We stayed overnight despite her protests however in reality after a few weeks this became fraught for us and her.
It was decided she needed 24hour care.
All professional agencies involved decided it was in her best interests.

AnnaMagnani · 01/09/2020 15:08

What would the person staying overnight be doing and where would they be?

If she is bedbound then the amount of trouble she can get into is limited. I can appreciate her view that having someone sat by her bedside is intrusive. However someone in the house to get her a drink, ppick stuff up off the floor or change her if she is wet would be useful.

A general discussion about what the person is going to do and where they are spending the night might be helpful. She is not going to get a Marie Curie night sit every night or anywhere near.

DoIneed1 · 01/09/2020 16:03

Anyone staying the night would be sleeping in a bedroom upstairs. MIL is downstairs. Carers do the vast amount of personal care. It would be literally to make her a cuppa, get her a snack, spend time with her.

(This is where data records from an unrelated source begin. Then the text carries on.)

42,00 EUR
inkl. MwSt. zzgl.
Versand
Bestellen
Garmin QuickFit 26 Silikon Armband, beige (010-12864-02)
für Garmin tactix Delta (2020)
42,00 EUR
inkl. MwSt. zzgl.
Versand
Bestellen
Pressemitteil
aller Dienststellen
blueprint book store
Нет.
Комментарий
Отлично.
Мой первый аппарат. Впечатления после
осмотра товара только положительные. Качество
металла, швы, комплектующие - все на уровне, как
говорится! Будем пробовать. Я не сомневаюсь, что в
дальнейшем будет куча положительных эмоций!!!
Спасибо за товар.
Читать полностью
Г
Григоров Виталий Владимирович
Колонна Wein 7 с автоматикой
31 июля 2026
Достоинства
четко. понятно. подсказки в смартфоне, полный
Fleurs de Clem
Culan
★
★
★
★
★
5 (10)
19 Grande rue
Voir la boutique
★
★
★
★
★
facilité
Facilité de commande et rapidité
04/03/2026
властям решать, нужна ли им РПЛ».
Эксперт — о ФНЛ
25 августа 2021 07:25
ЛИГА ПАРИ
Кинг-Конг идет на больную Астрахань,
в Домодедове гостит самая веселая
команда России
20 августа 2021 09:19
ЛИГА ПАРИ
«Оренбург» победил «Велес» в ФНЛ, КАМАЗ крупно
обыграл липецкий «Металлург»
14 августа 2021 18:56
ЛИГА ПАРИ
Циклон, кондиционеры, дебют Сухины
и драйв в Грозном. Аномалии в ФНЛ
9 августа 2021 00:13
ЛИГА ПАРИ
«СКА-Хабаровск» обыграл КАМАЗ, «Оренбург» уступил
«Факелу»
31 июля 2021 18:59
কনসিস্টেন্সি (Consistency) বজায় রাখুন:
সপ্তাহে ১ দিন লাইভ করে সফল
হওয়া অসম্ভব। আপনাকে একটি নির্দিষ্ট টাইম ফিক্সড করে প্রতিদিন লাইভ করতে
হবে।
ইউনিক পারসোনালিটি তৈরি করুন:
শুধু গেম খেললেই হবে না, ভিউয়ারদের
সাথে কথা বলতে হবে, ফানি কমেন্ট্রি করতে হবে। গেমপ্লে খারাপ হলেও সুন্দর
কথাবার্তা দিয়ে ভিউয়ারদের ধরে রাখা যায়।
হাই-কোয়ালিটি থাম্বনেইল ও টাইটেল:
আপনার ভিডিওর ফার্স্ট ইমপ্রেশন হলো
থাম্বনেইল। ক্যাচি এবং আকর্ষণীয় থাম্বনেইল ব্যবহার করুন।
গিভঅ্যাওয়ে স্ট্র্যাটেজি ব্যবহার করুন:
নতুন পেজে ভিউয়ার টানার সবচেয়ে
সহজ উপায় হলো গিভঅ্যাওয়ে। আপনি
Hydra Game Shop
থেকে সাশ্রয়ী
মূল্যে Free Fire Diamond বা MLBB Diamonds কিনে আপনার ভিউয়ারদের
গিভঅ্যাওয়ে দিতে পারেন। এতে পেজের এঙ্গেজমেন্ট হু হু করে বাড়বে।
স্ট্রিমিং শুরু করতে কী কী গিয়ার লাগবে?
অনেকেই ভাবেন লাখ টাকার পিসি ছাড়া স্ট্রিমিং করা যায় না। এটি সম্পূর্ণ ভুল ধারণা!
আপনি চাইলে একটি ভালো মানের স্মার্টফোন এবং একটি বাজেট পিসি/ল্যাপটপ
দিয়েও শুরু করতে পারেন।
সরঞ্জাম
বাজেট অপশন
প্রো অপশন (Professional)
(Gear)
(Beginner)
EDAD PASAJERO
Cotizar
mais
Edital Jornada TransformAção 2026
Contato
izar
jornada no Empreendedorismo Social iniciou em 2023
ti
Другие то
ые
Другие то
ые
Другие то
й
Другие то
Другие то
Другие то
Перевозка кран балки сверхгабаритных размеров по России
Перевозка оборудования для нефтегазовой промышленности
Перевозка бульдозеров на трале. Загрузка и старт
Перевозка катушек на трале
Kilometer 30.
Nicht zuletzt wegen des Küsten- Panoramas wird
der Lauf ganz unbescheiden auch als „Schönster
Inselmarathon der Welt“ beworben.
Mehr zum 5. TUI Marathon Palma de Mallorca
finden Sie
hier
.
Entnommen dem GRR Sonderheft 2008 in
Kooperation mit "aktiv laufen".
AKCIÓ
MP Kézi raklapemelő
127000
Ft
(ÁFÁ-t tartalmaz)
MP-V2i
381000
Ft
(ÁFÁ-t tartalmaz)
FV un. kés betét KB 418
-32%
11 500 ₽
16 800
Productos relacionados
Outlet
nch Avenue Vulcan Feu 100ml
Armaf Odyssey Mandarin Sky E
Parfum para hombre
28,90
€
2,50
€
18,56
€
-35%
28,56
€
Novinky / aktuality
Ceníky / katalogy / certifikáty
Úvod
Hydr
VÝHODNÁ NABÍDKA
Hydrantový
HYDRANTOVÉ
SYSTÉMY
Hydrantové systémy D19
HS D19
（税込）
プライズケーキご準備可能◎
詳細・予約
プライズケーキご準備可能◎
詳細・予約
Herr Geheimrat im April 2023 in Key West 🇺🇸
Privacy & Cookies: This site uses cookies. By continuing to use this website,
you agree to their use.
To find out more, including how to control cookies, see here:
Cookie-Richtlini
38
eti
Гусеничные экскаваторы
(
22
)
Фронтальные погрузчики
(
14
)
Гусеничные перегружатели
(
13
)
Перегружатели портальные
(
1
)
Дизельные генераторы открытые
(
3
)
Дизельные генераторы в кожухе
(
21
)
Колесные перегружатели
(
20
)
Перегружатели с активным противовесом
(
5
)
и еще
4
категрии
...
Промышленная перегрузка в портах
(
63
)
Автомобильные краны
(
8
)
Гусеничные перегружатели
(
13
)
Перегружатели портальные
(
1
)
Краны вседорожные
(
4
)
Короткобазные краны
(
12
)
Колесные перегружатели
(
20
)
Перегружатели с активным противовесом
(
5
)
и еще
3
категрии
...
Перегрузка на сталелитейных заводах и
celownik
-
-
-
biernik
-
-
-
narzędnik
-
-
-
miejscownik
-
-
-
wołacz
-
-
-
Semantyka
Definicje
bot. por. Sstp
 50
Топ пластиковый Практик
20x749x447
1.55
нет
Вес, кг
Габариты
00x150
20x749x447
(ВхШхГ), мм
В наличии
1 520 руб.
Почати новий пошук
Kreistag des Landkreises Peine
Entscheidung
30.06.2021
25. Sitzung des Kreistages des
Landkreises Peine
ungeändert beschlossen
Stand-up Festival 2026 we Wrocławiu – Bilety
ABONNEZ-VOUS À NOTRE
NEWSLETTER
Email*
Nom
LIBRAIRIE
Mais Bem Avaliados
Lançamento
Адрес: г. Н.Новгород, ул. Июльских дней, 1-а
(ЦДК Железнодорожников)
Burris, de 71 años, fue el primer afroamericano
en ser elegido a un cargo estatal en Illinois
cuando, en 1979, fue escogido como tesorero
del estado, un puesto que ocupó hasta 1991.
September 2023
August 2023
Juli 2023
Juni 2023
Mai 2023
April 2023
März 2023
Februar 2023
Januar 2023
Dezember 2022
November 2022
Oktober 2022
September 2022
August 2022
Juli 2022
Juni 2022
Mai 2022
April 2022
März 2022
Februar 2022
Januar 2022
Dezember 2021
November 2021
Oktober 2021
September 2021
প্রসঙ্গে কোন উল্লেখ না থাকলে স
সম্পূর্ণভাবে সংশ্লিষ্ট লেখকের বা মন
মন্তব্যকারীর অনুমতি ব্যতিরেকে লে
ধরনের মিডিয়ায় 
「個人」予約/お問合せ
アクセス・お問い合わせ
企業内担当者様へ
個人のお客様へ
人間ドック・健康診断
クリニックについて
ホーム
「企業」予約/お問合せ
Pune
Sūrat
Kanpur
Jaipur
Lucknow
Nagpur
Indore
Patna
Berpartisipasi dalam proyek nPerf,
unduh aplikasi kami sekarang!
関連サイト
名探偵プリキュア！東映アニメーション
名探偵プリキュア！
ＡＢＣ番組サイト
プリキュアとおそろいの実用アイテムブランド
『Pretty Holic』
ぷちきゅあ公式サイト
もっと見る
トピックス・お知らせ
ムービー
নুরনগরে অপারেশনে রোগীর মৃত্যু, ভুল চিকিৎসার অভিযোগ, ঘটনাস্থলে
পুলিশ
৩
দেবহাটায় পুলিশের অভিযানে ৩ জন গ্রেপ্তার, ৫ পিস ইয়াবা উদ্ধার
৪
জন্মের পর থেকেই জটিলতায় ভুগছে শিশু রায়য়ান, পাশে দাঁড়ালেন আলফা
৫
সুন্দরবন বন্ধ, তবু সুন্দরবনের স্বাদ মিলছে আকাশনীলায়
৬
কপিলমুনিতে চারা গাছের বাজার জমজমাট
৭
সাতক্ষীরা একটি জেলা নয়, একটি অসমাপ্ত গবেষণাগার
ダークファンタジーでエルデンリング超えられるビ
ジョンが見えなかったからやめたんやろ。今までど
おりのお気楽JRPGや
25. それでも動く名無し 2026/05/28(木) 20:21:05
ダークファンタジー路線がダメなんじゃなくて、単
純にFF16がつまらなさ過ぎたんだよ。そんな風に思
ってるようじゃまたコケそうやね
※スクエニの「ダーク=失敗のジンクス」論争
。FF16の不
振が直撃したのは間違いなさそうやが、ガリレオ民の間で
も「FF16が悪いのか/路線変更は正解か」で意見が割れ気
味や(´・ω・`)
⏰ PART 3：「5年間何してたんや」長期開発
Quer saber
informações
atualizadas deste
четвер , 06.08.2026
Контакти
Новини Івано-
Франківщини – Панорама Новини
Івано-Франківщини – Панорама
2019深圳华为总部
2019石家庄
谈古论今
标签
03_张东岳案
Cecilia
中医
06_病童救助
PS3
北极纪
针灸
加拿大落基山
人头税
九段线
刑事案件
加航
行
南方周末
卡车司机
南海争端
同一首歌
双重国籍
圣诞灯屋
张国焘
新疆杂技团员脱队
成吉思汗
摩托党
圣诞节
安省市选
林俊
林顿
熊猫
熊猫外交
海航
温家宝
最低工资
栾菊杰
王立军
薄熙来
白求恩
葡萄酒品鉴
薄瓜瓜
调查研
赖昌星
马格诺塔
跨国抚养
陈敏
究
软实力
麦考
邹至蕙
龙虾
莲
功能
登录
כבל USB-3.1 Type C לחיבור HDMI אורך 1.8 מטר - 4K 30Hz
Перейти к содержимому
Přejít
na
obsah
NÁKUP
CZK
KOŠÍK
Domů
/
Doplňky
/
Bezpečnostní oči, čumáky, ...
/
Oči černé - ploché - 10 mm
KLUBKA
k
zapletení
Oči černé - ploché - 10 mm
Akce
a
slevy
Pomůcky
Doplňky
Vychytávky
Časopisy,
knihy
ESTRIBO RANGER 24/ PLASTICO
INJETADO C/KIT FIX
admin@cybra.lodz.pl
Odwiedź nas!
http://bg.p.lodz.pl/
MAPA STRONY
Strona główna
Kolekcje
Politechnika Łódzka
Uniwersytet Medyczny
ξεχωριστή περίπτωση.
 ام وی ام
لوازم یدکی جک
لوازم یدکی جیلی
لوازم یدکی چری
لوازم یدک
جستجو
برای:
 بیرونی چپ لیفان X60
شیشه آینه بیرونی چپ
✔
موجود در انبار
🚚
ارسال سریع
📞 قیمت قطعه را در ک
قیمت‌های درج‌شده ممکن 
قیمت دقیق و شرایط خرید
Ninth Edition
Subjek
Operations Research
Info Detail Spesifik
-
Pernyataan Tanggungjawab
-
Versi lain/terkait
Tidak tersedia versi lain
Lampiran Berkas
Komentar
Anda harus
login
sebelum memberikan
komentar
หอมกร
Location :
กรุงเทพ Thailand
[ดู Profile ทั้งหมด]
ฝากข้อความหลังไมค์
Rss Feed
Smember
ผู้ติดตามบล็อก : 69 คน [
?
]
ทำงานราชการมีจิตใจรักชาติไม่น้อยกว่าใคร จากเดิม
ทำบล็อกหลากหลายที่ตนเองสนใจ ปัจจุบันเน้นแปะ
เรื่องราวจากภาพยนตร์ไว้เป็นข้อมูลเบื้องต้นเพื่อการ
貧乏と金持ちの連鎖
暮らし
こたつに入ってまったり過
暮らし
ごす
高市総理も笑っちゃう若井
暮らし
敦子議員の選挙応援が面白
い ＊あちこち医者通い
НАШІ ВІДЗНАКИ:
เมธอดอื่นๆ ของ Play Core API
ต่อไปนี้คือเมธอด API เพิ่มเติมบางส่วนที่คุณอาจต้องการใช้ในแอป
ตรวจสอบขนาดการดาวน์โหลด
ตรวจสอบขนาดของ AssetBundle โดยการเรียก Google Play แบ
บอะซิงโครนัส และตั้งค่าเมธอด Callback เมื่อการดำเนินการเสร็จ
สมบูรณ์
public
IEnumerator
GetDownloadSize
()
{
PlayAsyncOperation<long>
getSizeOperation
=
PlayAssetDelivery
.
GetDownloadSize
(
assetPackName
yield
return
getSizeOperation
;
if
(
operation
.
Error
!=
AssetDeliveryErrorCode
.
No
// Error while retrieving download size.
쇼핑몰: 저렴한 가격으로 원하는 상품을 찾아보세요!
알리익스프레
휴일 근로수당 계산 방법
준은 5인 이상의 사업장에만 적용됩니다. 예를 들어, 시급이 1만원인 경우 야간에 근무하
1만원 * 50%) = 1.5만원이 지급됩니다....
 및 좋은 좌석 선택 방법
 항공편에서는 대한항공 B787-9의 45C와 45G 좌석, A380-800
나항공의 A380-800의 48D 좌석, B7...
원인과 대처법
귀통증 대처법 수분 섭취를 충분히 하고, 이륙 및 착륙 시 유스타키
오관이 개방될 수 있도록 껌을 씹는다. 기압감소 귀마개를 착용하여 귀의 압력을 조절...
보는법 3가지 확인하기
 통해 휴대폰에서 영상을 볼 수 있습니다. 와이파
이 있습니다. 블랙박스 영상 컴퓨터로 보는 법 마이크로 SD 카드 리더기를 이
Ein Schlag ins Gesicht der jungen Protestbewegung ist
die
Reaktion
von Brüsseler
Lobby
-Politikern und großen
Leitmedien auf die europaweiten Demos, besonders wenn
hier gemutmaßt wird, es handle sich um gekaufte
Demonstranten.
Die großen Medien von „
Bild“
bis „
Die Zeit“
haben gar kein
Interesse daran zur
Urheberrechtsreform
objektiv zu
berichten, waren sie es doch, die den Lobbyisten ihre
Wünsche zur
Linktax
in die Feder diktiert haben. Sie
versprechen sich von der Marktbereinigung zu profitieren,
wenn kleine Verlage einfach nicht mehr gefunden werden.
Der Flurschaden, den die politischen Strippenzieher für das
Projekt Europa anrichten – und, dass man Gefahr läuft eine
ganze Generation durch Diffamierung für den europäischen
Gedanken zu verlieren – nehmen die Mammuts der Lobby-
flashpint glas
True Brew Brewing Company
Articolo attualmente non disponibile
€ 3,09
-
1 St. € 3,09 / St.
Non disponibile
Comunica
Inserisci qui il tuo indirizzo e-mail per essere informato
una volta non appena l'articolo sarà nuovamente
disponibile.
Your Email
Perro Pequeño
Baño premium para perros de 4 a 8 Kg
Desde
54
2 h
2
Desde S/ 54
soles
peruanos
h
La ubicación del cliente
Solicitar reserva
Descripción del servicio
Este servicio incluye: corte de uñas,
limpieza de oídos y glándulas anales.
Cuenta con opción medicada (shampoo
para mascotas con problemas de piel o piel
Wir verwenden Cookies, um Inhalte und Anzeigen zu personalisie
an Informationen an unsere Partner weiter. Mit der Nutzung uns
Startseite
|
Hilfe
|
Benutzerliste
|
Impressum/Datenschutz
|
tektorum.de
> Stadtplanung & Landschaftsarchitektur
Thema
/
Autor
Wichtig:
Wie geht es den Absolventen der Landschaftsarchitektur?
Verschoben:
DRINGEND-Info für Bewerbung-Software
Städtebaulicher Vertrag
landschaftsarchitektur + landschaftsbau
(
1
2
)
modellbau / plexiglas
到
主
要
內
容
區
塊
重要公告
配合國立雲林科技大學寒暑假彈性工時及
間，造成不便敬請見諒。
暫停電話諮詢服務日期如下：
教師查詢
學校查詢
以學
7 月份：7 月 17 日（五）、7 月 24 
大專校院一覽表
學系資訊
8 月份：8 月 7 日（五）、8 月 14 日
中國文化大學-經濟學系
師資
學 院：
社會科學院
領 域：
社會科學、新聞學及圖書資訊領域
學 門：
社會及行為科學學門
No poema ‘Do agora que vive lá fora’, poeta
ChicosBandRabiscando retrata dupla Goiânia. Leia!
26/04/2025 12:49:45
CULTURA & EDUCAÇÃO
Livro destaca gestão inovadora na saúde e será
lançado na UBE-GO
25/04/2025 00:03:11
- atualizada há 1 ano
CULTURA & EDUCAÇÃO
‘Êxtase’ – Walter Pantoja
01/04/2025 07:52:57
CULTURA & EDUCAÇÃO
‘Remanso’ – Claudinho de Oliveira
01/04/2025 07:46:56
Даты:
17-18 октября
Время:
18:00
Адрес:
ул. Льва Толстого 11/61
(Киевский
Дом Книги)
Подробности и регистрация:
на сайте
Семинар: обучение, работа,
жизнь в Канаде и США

Thank you again for all the responses, I am too close to the situation to see things clearly.

OP posts:
HowDeeDooDee · 01/09/2020 18:23

I think it might be a good idea to have a chat with her and the carers and ask what help she is likely to need overnight if she agrees to having someone there. She should have a careplan at the house which the carers follow and record what they do. Is she very frail, is she able to move around the bed and change her position by herself, if not then she will need you to help her overnight at least every 4 hours otherwise she will get bedsores. If the carers put an incontinence pad on her for the night this will also need checking and then changing if she uses it. Some carers last visit can be as early as 8pm and then not again until 8am so she will need help getting comfortable and maybe given any medication if she is having any pain. Is she on a hospital mattress and bed that has automatic controls, they are much easier than a normal bed. She may well of had a dependency chart done in hospital which would show what help she needs at at what time which the carers may have in their folder.

Cyw2018 · 01/09/2020 18:28

If she has mental capacity then you need to respect her decisions as a starting point and work from there.

Sometimes the 4th carer visit of the day will be as early as 8pm, so you could suggest to your mil that a family member could drop in later at 10pm. But let your mil have the final say.

DoIneed1 · 02/09/2020 07:43

Once again thank you everyone. My dd stayed with MIL last night, she was grumpy for a minute, then dd said if we stay the night we are less worried. MIL seems to have taken this on board. They had breakfast at 7 am, and are planning lunch!

Everything isn't black and white and I don't know how we will move forward. We definitely need more conversations with MIL. And we need to respect her decision after these.

As a family we haven't faced this before, it's a horrible time for everyone. But most of all for MIL.